Dataset extract:
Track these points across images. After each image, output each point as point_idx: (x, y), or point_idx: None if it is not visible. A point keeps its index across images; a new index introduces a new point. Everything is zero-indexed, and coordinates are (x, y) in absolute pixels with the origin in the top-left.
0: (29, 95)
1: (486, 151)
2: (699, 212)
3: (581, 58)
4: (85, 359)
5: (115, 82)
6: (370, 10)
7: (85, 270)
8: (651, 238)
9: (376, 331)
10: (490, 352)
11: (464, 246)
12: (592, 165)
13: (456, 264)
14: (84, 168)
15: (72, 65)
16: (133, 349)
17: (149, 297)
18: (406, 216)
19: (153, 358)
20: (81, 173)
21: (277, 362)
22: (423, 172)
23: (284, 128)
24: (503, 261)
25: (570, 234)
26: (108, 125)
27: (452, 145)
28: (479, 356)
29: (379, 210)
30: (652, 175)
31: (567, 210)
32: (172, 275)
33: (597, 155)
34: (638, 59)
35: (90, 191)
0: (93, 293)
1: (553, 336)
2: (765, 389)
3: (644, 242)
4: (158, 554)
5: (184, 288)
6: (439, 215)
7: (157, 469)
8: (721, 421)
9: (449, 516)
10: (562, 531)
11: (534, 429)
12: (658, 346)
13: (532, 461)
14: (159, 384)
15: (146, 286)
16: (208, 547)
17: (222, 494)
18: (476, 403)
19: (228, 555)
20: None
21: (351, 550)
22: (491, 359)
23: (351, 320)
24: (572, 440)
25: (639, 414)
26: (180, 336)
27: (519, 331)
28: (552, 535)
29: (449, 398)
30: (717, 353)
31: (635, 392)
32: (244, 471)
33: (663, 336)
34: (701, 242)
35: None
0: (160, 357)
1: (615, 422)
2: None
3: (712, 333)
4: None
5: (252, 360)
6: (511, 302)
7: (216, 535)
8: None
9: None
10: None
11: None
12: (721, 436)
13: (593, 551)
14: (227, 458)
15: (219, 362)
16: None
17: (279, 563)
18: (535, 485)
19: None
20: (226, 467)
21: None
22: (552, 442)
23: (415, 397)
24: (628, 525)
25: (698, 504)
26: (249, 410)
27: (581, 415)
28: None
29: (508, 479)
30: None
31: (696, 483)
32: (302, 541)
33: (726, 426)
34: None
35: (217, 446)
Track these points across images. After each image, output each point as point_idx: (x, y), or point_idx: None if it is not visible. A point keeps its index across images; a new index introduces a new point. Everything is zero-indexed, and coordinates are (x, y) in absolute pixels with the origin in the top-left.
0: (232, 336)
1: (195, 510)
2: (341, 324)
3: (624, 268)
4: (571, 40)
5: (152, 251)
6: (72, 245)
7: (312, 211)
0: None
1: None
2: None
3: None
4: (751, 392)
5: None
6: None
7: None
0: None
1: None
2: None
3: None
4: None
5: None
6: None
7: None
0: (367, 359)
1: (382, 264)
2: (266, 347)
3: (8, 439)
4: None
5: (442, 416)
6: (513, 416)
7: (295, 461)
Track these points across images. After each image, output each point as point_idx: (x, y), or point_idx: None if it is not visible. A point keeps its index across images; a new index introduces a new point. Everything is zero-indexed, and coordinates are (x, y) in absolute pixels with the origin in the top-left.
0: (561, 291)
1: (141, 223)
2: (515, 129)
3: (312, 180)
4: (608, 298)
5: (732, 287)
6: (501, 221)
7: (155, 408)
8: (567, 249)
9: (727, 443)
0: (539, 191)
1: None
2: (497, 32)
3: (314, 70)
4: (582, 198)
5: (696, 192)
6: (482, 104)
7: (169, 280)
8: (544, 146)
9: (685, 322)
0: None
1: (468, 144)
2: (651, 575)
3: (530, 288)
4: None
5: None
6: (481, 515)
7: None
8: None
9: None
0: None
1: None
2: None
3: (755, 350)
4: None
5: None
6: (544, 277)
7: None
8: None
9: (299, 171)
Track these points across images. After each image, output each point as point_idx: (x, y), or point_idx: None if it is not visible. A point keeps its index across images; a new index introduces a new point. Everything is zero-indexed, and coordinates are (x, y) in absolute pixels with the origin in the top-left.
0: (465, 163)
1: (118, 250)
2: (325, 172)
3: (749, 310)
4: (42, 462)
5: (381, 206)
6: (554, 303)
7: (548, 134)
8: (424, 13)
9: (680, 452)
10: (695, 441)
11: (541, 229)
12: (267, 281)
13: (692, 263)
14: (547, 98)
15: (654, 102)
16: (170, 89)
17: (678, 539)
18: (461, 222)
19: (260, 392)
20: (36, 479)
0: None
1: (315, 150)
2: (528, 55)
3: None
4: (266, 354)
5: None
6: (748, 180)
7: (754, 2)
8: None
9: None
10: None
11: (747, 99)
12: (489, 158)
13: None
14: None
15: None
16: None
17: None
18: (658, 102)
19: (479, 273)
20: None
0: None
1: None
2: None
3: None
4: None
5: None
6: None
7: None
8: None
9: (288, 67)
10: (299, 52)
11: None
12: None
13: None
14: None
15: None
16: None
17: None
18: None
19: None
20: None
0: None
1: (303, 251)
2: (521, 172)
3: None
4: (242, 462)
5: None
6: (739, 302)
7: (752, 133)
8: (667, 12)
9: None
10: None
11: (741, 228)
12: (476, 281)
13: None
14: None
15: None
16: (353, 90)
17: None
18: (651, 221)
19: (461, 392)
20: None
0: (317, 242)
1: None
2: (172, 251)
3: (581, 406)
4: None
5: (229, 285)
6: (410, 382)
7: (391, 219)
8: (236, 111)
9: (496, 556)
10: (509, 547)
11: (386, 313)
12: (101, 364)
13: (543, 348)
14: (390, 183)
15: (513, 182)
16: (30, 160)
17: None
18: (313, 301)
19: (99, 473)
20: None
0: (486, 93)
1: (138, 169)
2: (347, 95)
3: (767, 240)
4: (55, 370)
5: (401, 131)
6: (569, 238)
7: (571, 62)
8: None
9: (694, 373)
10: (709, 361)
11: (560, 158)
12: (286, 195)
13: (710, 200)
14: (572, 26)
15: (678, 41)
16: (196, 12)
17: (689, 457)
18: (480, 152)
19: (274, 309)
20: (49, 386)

Objective: Extract and repeat, unchanged, the lines from the start of the records through the line containing "23: (415, 397)", with both ends included.

Full output:
Track these points across images. After each image, output each point as point_idx: (x, y), or point_idx: None if it is not visible. A point keeps its index across images; a new index introduces a new point. Everything is zero-indexed, and coordinates are (x, y) in absolute pixels with the origin in the top-left.
0: (29, 95)
1: (486, 151)
2: (699, 212)
3: (581, 58)
4: (85, 359)
5: (115, 82)
6: (370, 10)
7: (85, 270)
8: (651, 238)
9: (376, 331)
10: (490, 352)
11: (464, 246)
12: (592, 165)
13: (456, 264)
14: (84, 168)
15: (72, 65)
16: (133, 349)
17: (149, 297)
18: (406, 216)
19: (153, 358)
20: (81, 173)
21: (277, 362)
22: (423, 172)
23: (284, 128)
24: (503, 261)
25: (570, 234)
26: (108, 125)
27: (452, 145)
28: (479, 356)
29: (379, 210)
30: (652, 175)
31: (567, 210)
32: (172, 275)
33: (597, 155)
34: (638, 59)
35: (90, 191)
0: (93, 293)
1: (553, 336)
2: (765, 389)
3: (644, 242)
4: (158, 554)
5: (184, 288)
6: (439, 215)
7: (157, 469)
8: (721, 421)
9: (449, 516)
10: (562, 531)
11: (534, 429)
12: (658, 346)
13: (532, 461)
14: (159, 384)
15: (146, 286)
16: (208, 547)
17: (222, 494)
18: (476, 403)
19: (228, 555)
20: None
21: (351, 550)
22: (491, 359)
23: (351, 320)
24: (572, 440)
25: (639, 414)
26: (180, 336)
27: (519, 331)
28: (552, 535)
29: (449, 398)
30: (717, 353)
31: (635, 392)
32: (244, 471)
33: (663, 336)
34: (701, 242)
35: None
0: (160, 357)
1: (615, 422)
2: None
3: (712, 333)
4: None
5: (252, 360)
6: (511, 302)
7: (216, 535)
8: None
9: None
10: None
11: None
12: (721, 436)
13: (593, 551)
14: (227, 458)
15: (219, 362)
16: None
17: (279, 563)
18: (535, 485)
19: None
20: (226, 467)
21: None
22: (552, 442)
23: (415, 397)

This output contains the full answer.